Can you quote the data word for word, starting from its very first line and going on through the line containing "идеални за институционални изисквания.", with both of those lines included?

* DATA FOR ANALYSIS

● ● ● ●

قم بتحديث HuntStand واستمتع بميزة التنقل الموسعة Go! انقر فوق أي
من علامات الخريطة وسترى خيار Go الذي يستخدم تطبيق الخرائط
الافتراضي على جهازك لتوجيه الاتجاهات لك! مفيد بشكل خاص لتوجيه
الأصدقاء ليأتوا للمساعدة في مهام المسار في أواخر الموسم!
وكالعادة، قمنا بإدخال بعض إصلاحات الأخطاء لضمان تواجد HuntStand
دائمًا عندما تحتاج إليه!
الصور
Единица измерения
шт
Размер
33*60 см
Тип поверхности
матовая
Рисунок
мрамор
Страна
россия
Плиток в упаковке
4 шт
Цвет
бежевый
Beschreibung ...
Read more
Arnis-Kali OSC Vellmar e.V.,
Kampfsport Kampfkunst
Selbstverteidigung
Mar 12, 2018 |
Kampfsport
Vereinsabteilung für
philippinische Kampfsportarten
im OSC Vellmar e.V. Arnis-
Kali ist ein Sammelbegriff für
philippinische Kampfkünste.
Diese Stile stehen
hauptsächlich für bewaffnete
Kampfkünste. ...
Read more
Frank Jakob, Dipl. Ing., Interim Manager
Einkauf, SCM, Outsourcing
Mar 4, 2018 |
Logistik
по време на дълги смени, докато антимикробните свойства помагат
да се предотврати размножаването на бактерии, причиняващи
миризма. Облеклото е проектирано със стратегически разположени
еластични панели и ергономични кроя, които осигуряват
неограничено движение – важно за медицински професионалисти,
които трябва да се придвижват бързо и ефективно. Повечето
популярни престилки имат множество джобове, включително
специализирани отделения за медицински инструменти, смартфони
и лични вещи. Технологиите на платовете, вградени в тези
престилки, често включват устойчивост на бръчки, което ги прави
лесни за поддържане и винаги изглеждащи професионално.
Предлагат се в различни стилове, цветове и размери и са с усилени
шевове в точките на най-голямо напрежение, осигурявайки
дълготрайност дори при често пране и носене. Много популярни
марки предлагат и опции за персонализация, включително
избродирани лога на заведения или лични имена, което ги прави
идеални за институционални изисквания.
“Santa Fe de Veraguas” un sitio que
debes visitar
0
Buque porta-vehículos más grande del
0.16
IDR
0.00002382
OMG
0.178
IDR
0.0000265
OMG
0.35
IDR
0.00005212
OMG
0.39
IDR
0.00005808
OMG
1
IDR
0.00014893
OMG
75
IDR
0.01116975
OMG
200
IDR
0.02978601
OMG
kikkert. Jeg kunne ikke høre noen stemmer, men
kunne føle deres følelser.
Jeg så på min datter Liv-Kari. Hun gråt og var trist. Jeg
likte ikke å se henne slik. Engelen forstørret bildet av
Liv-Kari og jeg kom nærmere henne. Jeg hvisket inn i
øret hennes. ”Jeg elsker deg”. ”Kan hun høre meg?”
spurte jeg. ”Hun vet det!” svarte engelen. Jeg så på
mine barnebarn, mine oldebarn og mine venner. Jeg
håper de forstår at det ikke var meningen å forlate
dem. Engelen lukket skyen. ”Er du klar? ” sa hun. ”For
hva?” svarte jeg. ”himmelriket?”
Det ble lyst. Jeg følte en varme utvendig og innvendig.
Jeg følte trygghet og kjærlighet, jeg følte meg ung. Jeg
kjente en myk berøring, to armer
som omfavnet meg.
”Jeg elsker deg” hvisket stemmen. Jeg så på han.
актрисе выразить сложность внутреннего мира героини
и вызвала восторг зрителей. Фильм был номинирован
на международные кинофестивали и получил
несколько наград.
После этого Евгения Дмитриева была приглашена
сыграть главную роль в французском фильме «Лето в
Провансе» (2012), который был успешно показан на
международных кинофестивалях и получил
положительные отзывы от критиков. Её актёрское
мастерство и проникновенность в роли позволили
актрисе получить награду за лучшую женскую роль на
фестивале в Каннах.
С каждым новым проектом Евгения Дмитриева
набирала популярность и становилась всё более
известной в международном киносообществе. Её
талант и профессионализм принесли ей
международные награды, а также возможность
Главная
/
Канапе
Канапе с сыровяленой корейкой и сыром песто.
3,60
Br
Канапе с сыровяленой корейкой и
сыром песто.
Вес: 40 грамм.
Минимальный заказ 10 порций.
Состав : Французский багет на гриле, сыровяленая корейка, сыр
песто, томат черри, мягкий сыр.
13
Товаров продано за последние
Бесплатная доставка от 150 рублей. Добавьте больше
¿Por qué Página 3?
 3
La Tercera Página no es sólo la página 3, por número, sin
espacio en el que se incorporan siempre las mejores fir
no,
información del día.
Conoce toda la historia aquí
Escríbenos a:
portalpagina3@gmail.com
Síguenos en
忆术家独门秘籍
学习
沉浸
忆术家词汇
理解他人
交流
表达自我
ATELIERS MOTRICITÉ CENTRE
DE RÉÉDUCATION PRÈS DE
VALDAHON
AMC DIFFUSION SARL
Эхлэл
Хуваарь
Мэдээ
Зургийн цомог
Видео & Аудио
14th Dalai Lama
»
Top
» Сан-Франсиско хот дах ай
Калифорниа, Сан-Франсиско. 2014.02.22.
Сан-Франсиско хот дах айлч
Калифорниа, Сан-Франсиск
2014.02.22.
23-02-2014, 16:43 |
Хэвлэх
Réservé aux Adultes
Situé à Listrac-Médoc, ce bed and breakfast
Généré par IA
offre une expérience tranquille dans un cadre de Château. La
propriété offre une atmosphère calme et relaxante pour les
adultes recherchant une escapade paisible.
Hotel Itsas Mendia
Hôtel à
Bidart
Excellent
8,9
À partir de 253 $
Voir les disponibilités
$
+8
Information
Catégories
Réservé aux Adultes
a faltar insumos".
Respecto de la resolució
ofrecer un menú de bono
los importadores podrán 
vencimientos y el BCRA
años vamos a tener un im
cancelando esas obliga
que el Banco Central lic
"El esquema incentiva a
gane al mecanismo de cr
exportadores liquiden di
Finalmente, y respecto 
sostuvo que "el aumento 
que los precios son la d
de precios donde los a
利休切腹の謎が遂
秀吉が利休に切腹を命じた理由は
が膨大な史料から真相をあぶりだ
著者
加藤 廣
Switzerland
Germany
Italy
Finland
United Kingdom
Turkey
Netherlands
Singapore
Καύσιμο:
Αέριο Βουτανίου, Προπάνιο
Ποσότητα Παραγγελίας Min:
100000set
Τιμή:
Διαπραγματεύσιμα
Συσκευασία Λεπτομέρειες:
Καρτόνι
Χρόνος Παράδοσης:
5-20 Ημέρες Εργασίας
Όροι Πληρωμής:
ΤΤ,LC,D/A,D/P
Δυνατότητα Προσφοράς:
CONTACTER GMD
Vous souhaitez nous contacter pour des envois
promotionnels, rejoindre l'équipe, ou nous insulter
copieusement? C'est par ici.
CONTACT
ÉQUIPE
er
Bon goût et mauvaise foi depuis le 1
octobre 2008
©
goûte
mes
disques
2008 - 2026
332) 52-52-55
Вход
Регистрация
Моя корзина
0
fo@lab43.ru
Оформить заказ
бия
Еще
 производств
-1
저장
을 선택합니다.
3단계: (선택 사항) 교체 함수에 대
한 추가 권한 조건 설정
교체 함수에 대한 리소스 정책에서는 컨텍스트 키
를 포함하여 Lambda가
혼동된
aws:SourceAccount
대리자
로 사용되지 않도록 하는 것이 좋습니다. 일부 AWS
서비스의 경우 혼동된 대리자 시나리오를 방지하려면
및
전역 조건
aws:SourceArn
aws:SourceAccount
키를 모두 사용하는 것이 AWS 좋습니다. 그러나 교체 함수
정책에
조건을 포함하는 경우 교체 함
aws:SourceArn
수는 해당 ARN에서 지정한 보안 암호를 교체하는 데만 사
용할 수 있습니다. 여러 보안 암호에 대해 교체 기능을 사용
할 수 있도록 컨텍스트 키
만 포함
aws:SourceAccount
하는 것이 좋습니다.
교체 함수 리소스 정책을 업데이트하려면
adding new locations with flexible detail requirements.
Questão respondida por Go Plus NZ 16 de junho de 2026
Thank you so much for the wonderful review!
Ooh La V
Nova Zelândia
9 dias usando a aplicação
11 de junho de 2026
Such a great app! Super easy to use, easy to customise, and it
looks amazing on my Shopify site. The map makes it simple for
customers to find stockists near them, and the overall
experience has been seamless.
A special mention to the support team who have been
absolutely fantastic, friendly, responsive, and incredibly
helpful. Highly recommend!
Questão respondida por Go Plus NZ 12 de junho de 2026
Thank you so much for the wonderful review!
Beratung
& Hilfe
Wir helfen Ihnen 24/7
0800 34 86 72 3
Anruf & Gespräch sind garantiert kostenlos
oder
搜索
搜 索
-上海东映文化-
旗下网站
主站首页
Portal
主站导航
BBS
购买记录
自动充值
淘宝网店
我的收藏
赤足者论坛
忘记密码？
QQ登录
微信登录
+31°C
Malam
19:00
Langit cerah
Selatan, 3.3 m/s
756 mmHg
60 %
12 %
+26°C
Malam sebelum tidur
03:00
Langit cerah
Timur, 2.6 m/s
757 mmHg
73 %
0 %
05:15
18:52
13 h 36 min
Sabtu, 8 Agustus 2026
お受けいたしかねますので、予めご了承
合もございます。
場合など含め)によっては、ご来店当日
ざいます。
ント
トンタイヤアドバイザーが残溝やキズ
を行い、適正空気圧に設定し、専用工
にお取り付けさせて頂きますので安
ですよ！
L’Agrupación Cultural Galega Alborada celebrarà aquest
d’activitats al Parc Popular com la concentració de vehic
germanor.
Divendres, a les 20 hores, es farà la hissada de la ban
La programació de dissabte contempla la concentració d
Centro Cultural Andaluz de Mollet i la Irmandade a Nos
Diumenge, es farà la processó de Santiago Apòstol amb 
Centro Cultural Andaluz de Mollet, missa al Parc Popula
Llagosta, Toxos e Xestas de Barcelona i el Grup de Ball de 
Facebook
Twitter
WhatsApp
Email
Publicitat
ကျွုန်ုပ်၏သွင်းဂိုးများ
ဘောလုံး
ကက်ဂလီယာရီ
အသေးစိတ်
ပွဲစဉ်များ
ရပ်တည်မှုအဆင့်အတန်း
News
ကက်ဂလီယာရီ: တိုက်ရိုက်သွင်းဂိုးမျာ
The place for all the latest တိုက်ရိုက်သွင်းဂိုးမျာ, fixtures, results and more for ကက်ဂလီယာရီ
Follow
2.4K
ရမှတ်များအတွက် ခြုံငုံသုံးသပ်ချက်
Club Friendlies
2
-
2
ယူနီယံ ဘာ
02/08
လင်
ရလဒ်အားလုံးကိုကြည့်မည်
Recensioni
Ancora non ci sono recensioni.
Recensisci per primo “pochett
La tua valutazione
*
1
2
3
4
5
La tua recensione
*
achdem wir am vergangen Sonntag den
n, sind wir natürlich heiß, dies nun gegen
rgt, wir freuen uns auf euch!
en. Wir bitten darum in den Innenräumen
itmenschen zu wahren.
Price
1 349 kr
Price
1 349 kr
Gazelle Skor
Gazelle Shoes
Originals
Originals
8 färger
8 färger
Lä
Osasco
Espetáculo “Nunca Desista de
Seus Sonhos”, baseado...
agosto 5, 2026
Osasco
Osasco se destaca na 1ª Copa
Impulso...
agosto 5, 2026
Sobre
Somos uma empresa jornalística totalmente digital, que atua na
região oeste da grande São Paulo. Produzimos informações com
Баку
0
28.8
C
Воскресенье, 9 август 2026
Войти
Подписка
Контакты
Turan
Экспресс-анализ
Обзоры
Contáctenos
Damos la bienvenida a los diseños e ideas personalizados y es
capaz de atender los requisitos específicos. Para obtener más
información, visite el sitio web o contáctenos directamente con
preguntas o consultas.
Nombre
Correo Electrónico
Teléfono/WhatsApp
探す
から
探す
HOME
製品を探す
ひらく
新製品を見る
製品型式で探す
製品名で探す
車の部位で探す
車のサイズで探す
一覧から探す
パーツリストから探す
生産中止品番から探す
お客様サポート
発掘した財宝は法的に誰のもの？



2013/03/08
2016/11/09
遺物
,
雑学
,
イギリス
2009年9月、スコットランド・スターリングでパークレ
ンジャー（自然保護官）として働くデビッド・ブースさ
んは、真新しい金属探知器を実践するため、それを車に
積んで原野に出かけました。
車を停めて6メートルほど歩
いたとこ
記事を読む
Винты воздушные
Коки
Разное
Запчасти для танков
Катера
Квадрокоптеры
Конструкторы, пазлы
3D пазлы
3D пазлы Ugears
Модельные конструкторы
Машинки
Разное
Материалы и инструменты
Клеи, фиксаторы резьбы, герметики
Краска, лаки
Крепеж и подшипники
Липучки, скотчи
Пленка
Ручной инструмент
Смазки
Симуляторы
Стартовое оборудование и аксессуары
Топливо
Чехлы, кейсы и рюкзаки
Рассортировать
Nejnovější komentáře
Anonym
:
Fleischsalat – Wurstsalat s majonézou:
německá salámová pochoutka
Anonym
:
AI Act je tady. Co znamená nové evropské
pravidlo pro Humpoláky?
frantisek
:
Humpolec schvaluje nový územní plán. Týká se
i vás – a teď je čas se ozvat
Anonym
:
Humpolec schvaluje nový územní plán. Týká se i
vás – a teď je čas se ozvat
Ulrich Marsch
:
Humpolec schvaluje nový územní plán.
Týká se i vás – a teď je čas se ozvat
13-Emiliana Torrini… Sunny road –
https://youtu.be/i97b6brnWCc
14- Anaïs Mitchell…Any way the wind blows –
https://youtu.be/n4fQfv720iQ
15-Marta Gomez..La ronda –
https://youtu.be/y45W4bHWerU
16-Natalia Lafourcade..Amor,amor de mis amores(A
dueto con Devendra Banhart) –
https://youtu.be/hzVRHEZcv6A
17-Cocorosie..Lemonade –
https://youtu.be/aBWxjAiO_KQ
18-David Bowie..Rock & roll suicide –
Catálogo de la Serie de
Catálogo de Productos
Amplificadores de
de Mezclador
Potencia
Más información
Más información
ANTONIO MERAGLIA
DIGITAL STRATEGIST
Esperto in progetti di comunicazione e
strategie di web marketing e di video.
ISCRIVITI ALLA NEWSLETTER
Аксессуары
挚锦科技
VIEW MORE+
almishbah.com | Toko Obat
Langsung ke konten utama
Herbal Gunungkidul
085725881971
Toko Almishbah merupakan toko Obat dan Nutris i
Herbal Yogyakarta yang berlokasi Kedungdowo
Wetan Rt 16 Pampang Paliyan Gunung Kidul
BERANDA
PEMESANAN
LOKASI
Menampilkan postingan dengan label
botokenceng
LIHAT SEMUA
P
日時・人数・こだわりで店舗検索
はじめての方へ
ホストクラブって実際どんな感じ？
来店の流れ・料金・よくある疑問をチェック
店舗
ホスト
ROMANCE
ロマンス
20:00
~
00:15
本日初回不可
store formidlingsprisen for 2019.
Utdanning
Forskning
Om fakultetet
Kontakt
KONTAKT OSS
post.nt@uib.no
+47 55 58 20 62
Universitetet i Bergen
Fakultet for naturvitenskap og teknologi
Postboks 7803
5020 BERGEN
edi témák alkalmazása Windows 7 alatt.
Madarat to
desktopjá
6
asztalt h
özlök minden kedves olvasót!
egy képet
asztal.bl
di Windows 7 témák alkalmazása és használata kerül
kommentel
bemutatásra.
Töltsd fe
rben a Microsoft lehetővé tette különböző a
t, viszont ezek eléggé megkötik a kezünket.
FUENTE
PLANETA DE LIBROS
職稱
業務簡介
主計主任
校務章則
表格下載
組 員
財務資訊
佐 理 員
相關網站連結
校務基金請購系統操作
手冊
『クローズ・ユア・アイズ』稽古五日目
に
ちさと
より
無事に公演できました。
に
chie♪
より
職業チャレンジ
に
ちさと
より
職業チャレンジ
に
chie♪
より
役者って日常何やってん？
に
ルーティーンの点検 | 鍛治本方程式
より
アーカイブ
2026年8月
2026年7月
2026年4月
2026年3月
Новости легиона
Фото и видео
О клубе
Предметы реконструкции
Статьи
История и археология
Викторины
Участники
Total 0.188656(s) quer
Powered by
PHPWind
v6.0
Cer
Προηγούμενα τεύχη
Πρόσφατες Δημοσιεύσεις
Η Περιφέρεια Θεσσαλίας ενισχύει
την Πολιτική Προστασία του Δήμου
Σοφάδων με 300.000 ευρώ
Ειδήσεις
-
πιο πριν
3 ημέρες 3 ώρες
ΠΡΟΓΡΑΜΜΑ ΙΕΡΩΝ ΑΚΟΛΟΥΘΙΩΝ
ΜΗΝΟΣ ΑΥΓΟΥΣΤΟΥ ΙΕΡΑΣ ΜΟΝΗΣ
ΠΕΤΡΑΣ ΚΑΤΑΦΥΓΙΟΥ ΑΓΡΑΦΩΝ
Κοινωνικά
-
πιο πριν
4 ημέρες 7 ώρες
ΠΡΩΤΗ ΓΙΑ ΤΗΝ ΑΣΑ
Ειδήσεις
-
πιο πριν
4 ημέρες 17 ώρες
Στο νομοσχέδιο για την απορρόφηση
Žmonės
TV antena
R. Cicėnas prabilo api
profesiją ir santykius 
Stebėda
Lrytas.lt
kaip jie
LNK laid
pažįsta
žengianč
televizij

● ● ● ●

* YOUR SOLUTION
قم بتحديث HuntStand واستمتع بميزة التنقل الموسعة Go! انقر فوق أي
من علامات الخريطة وسترى خيار Go الذي يستخدم تطبيق الخرائط
الافتراضي على جهازك لتوجيه الاتجاهات لك! مفيد بشكل خاص لتوجيه
الأصدقاء ليأتوا للمساعدة في مهام المسار في أواخر الموسم!
وكالعادة، قمنا بإدخال بعض إصلاحات الأخطاء لضمان تواجد HuntStand
دائمًا عندما تحتاج إليه!
الصور
Единица измерения
шт
Размер
33*60 см
Тип поверхности
матовая
Рисунок
мрамор
Страна
россия
Плиток в упаковке
4 шт
Цвет
бежевый
Beschreibung ...
Read more
Arnis-Kali OSC Vellmar e.V.,
Kampfsport Kampfkunst
Selbstverteidigung
Mar 12, 2018 |
Kampfsport
Vereinsabteilung für
philippinische Kampfsportarten
im OSC Vellmar e.V. Arnis-
Kali ist ein Sammelbegriff für
philippinische Kampfkünste.
Diese Stile stehen
hauptsächlich für bewaffnete
Kampfkünste. ...
Read more
Frank Jakob, Dipl. Ing., Interim Manager
Einkauf, SCM, Outsourcing
Mar 4, 2018 |
Logistik
по време на дълги смени, докато антимикробните свойства помагат
да се предотврати размножаването на бактерии, причиняващи
миризма. Облеклото е проектирано със стратегически разположени
еластични панели и ергономични кроя, които осигуряват
неограничено движение – важно за медицински професионалисти,
които трябва да се придвижват бързо и ефективно. Повечето
популярни престилки имат множество джобове, включително
специализирани отделения за медицински инструменти, смартфони
и лични вещи. Технологиите на платовете, вградени в тези
престилки, често включват устойчивост на бръчки, което ги прави
лесни за поддържане и винаги изглеждащи професионално.
Предлагат се в различни стилове, цветове и размери и са с усилени
шевове в точките на най-голямо напрежение, осигурявайки
дълготрайност дори при често пране и носене. Много популярни
марки предлагат и опции за персонализация, включително
избродирани лога на заведения или лични имена, което ги прави
идеални за институционални изисквания.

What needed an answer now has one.